- _YOUR OBJECTIVE_
Answer these questions from the excerpt on the CHS plant experiment:
(a) With the media partners' plants included, how many trials does the experiment reach?
(b) What does the abbreviation CHS stand for?
(c) What size are the small pots in the materials list?

- _EXCERPT PROVIDED_
>>>
The Independent Variable in our experiment (input/cause) is the mutation and experiment, while the dependent variable (output/effect) is the size, color, texture, angles, and missing parts of our final plants. We can be confident in our results because of our controlled variables, as well as the number of trials. Since we have 6 different plants, they are considered to be 6 different trials. Our media partners also have 6 different trials (plants) done basically the same as ours (controlled variables may differ from ours) that we can compare to ours to increase our trial number to 12.
Results
To view all of our data collection click here
To view our photo gallery of the plants taken each day we collected data, click here
Experiments on plants are commonly done throughout the world. A common example of experimentally modified plants are GMO’s (Genetically Modified Organisms) which are mainly found in crops. Scientist modify crops genome in order to improve the organism. For instance, plants that would normally die under certain situations/environments can be altered to survive them. This is not only beneficial to the plant, but it is to humans and animals as it rises the number of plants that can be consumed. If both animal and human populations continue to grow, the amount of food per person would drop drastically and we could even experience an international food shortage. However, if we can help ensure that every crop grown were to survive under stress conditions such as possible viruses and harsh/strange lighting conditions, we can better maintain the amount of food per person as the population continues to grow.
One mutation that is responsible for helping plants survive unusual conditions is the chalcone synthase (CHS) mutation. CHS is a part of the genome that is often turned on to help the plant survive different stress conditions. Meaning that a CHS Mutated plant should be able to protect itself when introduced to a virus, or other stressful conditions.
In our attempt to increase our understanding of the ways the CHS mutation can be used as a defensive system for the plant, we decided we will be using a wild type (non-altered), and a CHS Mutated type of the plant Arabidopsis. Arabidopsis is commonly used in experiments as it has many advantages for genome analysis such as: a short generation time, small size, large number of offspring, and a relatively small nuclear genome. These advantages promote the experiment as we can receive results quickly and easily.
I predict that when both the CHS Mutated Arabidopsis and the Wild Type Arabidopsis are introduced to a virus the CHS Mutated plant will be affected, but end up surviving, and thriving while the Wild Type, which does have the ability to fight off viruses well, will take it much harder and end up dying to do the virus.
If CHS shows the predict results and thrives even when a virus is being added to it, all crops could be CHS modified to help the overall crop outcome in every harvest. Not only would this support scientists and farmers in maintaining the food per person, but also support our ecosystem, as well as oxygen supply as plants produce the oxygen we use to breath.
Materials
- Wild-type seeds
- CHS mutant seeds
- 0.1% agarose (for cold treatment)
- 4 small pots (2” square)
- Soil w/ fertilizer
- Water
- Fluorescent Lights
- Large tray w/ holes (shared)
- Large tray w/o holes (shared)
- Humidity dome (shared)
<<<
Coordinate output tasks
>>>
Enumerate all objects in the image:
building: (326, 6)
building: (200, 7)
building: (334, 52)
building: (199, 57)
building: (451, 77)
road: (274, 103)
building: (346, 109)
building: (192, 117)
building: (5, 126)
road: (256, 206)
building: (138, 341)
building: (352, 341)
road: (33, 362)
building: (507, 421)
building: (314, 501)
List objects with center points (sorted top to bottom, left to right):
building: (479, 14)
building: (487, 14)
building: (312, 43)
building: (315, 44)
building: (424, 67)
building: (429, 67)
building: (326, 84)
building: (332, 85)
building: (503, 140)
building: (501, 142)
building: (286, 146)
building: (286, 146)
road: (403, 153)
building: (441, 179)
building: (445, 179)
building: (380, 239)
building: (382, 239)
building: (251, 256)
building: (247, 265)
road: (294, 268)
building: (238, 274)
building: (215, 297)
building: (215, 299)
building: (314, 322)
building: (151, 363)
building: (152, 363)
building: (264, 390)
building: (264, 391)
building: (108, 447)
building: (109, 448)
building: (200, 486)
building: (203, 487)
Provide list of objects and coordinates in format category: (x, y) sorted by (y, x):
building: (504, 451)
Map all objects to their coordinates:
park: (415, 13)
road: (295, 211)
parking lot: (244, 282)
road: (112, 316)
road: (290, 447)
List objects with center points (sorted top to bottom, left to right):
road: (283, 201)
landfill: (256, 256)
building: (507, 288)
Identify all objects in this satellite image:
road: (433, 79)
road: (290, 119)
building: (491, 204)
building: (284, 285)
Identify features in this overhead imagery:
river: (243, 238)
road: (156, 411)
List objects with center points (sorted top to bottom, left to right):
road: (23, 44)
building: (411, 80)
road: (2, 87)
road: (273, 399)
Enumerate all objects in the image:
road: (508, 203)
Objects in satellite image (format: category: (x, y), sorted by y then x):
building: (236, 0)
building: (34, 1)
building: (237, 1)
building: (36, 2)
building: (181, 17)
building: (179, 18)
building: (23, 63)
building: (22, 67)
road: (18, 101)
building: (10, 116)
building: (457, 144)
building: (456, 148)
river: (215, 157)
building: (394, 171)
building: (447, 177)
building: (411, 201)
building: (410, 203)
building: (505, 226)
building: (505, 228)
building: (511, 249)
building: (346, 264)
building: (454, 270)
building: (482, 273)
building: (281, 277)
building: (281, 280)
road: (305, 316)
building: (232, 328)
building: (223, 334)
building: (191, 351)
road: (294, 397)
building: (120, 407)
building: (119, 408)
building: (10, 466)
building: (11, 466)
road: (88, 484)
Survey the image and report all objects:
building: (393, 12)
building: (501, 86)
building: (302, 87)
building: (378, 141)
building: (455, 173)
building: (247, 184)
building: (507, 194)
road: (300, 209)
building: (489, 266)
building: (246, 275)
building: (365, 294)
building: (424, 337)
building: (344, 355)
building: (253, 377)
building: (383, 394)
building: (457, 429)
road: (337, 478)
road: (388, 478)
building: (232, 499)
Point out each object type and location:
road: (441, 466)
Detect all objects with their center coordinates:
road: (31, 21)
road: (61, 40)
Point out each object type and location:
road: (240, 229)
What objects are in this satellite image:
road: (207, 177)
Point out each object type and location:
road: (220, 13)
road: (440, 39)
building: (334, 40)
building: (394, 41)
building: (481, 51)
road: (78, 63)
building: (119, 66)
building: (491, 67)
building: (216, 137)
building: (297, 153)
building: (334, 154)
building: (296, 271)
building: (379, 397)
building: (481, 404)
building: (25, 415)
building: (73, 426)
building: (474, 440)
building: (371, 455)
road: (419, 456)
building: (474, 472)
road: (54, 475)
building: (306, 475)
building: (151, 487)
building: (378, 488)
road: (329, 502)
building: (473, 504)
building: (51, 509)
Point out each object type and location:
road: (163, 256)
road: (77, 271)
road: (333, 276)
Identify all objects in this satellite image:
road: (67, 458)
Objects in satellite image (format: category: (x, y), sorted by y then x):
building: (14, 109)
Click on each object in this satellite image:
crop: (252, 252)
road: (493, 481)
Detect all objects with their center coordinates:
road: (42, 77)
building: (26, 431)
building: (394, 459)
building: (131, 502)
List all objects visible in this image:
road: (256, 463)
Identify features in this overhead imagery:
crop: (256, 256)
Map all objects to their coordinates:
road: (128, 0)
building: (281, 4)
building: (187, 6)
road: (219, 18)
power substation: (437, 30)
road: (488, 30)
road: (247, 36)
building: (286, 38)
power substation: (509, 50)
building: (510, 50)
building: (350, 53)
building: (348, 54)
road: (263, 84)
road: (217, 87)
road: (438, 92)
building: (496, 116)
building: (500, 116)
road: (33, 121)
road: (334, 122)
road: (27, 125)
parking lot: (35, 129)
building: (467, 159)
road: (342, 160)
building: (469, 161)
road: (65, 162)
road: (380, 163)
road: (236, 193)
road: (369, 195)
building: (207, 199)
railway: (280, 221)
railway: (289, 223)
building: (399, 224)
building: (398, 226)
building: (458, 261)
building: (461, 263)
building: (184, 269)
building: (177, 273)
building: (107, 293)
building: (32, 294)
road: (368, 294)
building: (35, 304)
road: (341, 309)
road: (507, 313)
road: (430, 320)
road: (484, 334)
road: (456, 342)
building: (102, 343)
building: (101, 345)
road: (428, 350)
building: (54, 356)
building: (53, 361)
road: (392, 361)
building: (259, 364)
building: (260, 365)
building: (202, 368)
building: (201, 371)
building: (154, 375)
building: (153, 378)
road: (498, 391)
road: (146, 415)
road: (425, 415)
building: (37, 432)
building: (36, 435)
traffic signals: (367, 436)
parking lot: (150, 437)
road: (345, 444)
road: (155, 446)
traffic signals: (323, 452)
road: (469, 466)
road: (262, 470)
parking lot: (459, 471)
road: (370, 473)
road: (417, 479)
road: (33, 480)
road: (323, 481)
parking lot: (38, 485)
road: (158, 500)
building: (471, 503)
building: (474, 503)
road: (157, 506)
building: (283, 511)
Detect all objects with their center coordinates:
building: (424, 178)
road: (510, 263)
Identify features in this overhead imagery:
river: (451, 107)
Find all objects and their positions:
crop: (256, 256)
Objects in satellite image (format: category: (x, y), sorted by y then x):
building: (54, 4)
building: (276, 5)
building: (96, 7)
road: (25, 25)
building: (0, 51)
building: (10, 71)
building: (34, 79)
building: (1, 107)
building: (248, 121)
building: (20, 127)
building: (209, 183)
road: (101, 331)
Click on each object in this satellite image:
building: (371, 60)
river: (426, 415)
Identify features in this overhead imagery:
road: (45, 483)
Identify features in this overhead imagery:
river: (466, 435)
<<<
- _TASK OUTPUT_
(a) 12 trials.
(b) Chalcone synthase.
(c) 2” square.